Overall, our analysis of tanker demand projects a drop of 4.8% in 2020 compared to the previous year. This is fundamentally attributed to a largely reduced demand for crude due to the pandemic. Looking at the Middle East to Far East trade, responsible for almost 50% of VLCC demand, we too expect it to drop a significant 5.3% in 2020 as compared to 2019 (Figure 1).
To understand the expected drop, we need to look at the projected global crude balance. Of course, in the past few months this has become somewhat complicated to explain. The flood of oil in March and April created a serious surplus, which in turn created a short-lived frenzy in trades. However, due to the lack of end user demand, almost all this oil went to storage, either on land or floating. The quick policy reversal of OPEC and its allies resulted in some of the deepest production cuts in history beginning in May.

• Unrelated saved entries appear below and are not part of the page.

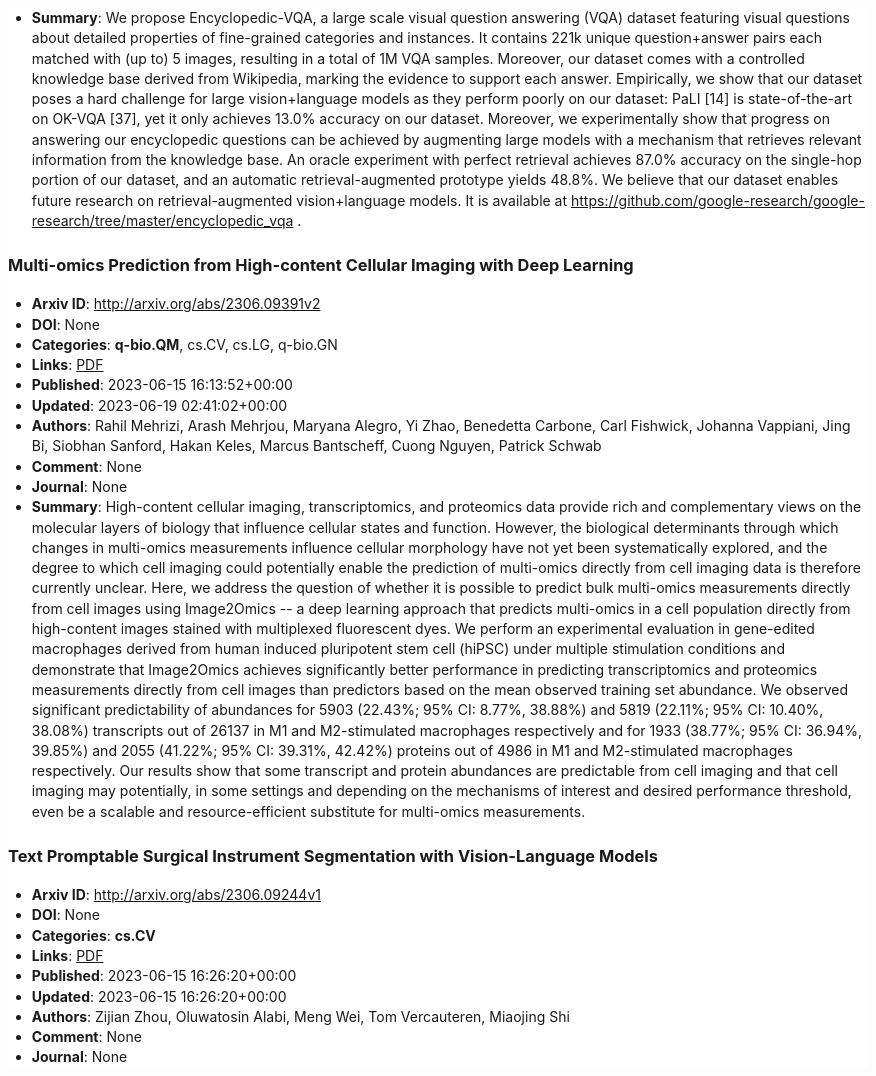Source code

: - **Summary**: We propose Encyclopedic-VQA, a large scale visual question answering (VQA) dataset featuring visual questions about detailed properties of fine-grained categories and instances. It contains 221k unique question+answer pairs each matched with (up to) 5 images, resulting in a total of 1M VQA samples. Moreover, our dataset comes with a controlled knowledge base derived from Wikipedia, marking the evidence to support each answer. Empirically, we show that our dataset poses a hard challenge for large vision+language models as they perform poorly on our dataset: PaLI [14] is state-of-the-art on OK-VQA [37], yet it only achieves 13.0% accuracy on our dataset. Moreover, we experimentally show that progress on answering our encyclopedic questions can be achieved by augmenting large models with a mechanism that retrieves relevant information from the knowledge base. An oracle experiment with perfect retrieval achieves 87.0% accuracy on the single-hop portion of our dataset, and an automatic retrieval-augmented prototype yields 48.8%. We believe that our dataset enables future research on retrieval-augmented vision+language models. It is available at https://github.com/google-research/google-research/tree/master/encyclopedic_vqa .



### Multi-omics Prediction from High-content Cellular Imaging with Deep Learning
- **Arxiv ID**: http://arxiv.org/abs/2306.09391v2
- **DOI**: None
- **Categories**: **q-bio.QM**, cs.CV, cs.LG, q-bio.GN
- **Links**: [PDF](http://arxiv.org/pdf/2306.09391v2)
- **Published**: 2023-06-15 16:13:52+00:00
- **Updated**: 2023-06-19 02:41:02+00:00
- **Authors**: Rahil Mehrizi, Arash Mehrjou, Maryana Alegro, Yi Zhao, Benedetta Carbone, Carl Fishwick, Johanna Vappiani, Jing Bi, Siobhan Sanford, Hakan Keles, Marcus Bantscheff, Cuong Nguyen, Patrick Schwab
- **Comment**: None
- **Journal**: None
- **Summary**: High-content cellular imaging, transcriptomics, and proteomics data provide rich and complementary views on the molecular layers of biology that influence cellular states and function. However, the biological determinants through which changes in multi-omics measurements influence cellular morphology have not yet been systematically explored, and the degree to which cell imaging could potentially enable the prediction of multi-omics directly from cell imaging data is therefore currently unclear. Here, we address the question of whether it is possible to predict bulk multi-omics measurements directly from cell images using Image2Omics -- a deep learning approach that predicts multi-omics in a cell population directly from high-content images stained with multiplexed fluorescent dyes. We perform an experimental evaluation in gene-edited macrophages derived from human induced pluripotent stem cell (hiPSC) under multiple stimulation conditions and demonstrate that Image2Omics achieves significantly better performance in predicting transcriptomics and proteomics measurements directly from cell images than predictors based on the mean observed training set abundance. We observed significant predictability of abundances for 5903 (22.43%; 95% CI: 8.77%, 38.88%) and 5819 (22.11%; 95% CI: 10.40%, 38.08%) transcripts out of 26137 in M1 and M2-stimulated macrophages respectively and for 1933 (38.77%; 95% CI: 36.94%, 39.85%) and 2055 (41.22%; 95% CI: 39.31%, 42.42%) proteins out of 4986 in M1 and M2-stimulated macrophages respectively. Our results show that some transcript and protein abundances are predictable from cell imaging and that cell imaging may potentially, in some settings and depending on the mechanisms of interest and desired performance threshold, even be a scalable and resource-efficient substitute for multi-omics measurements.



### Text Promptable Surgical Instrument Segmentation with Vision-Language Models
- **Arxiv ID**: http://arxiv.org/abs/2306.09244v1
- **DOI**: None
- **Categories**: **cs.CV**
- **Links**: [PDF](http://arxiv.org/pdf/2306.09244v1)
- **Published**: 2023-06-15 16:26:20+00:00
- **Updated**: 2023-06-15 16:26:20+00:00
- **Authors**: Zijian Zhou, Oluwatosin Alabi, Meng Wei, Tom Vercauteren, Miaojing Shi
- **Comment**: None
- **Journal**: None
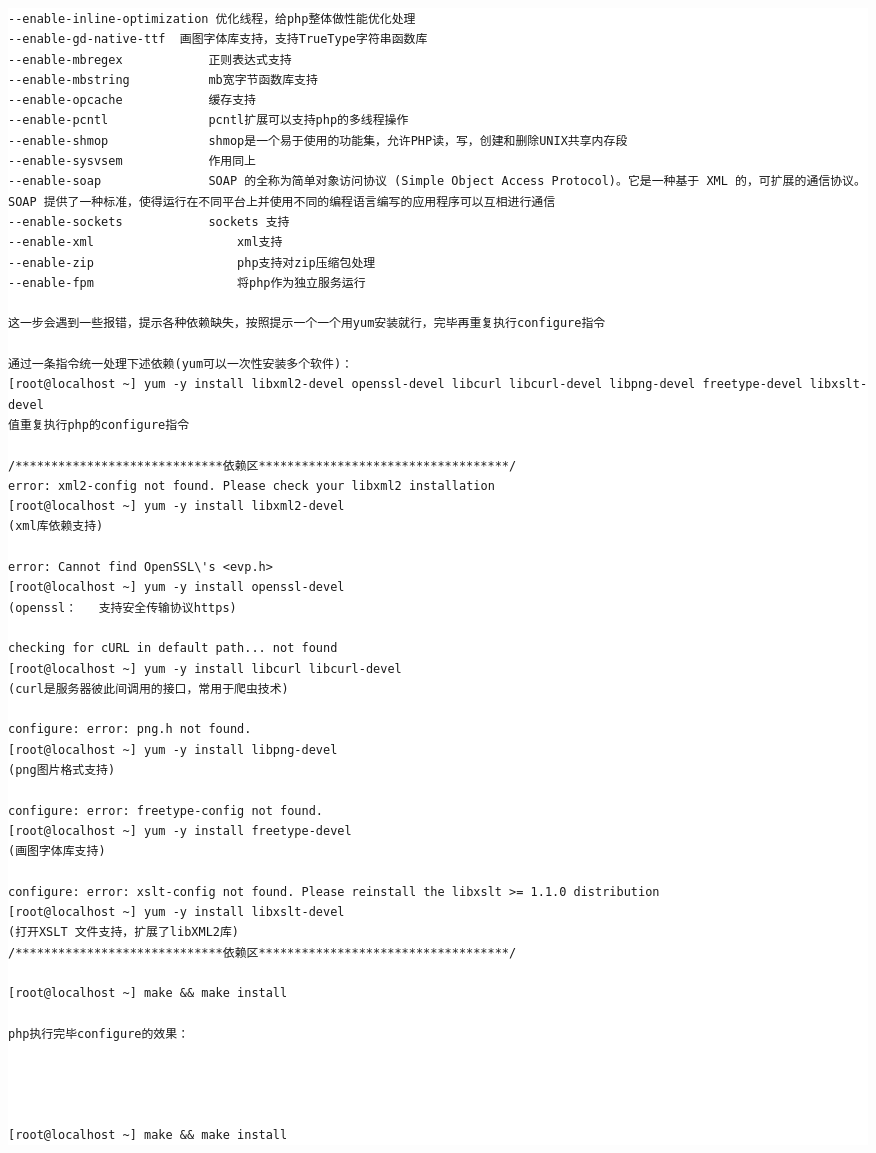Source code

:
 ``` shell
--enable-inline-optimization 优化线程，给php整体做性能优化处理
--enable-gd-native-ttf 	画图字体库支持，支持TrueType字符串函数库
--enable-mbregex 			正则表达式支持
--enable-mbstring 			mb宽字节函数库支持
--enable-opcache 			缓存支持
--enable-pcntl 				pcntl扩展可以支持php的多线程操作
--enable-shmop 				shmop是一个易于使用的功能集，允许PHP读，写，创建和删除UNIX共享内存段
--enable-sysvsem   			作用同上
--enable-soap 				SOAP 的全称为简单对象访问协议 (Simple Object Access Protocol)。它是一种基于 XML 的，可扩展的通信协议。SOAP 提供了一种标准，使得运行在不同平台上并使用不同的编程语言编写的应用程序可以互相进行通信
--enable-sockets 			sockets 支持
--enable-xml 					xml支持
--enable-zip					php支持对zip压缩包处理
--enable-fpm					将php作为独立服务运行

这一步会遇到一些报错，提示各种依赖缺失，按照提示一个一个用yum安装就行，完毕再重复执行configure指令

通过一条指令统一处理下述依赖(yum可以一次性安装多个软件)：
[root@localhost ~] yum -y install libxml2-devel openssl-devel libcurl libcurl-devel libpng-devel freetype-devel libxslt-devel
值重复执行php的configure指令
 
/*****************************依赖区***********************************/
error: xml2-config not found. Please check your libxml2 installation
[root@localhost ~] yum -y install libxml2-devel
(xml库依赖支持)

error: Cannot find OpenSSL\'s <evp.h>
[root@localhost ~] yum -y install openssl-devel
(openssl：	支持安全传输协议https)

checking for cURL in default path... not found
[root@localhost ~] yum -y install libcurl libcurl-devel
(curl是服务器彼此间调用的接口，常用于爬虫技术)

configure: error: png.h not found.
[root@localhost ~] yum -y install libpng-devel
(png图片格式支持)

configure: error: freetype-config not found.
[root@localhost ~] yum -y install freetype-devel
(画图字体库支持)

configure: error: xslt-config not found. Please reinstall the libxslt >= 1.1.0 distribution
[root@localhost ~] yum -y install libxslt-devel
(打开XSLT 文件支持，扩展了libXML2库)
/*****************************依赖区***********************************/

[root@localhost ~] make && make install

php执行完毕configure的效果：
 



[root@localhost ~] make && make install
```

These cuts will quickly create a deficit in crude but in the meantime, refiners globally have ample inventories to tap into, thus reducing the need to bring in more oil in ships, even when economies return to normal.
We have previously discussed that Middle East producers would likely focus on retaining market share in the East and this appears to largely remain the case for 2020. The brief disruption stemming from the collapse of oil prices and aggressive production in the region will most likely contribute in seeing a handful of additional VLCC voyages to the US Gulf, but with the cuts working, this is likely the exception that proves the general trend of the weak Middle East crude volumes to the West. Our projections show approximately 75 VLCC voyages to the USG for 2020 as compared to 46 for 2019. Through May 7, these voyages (VLCC AG>US Gulf) reached 26.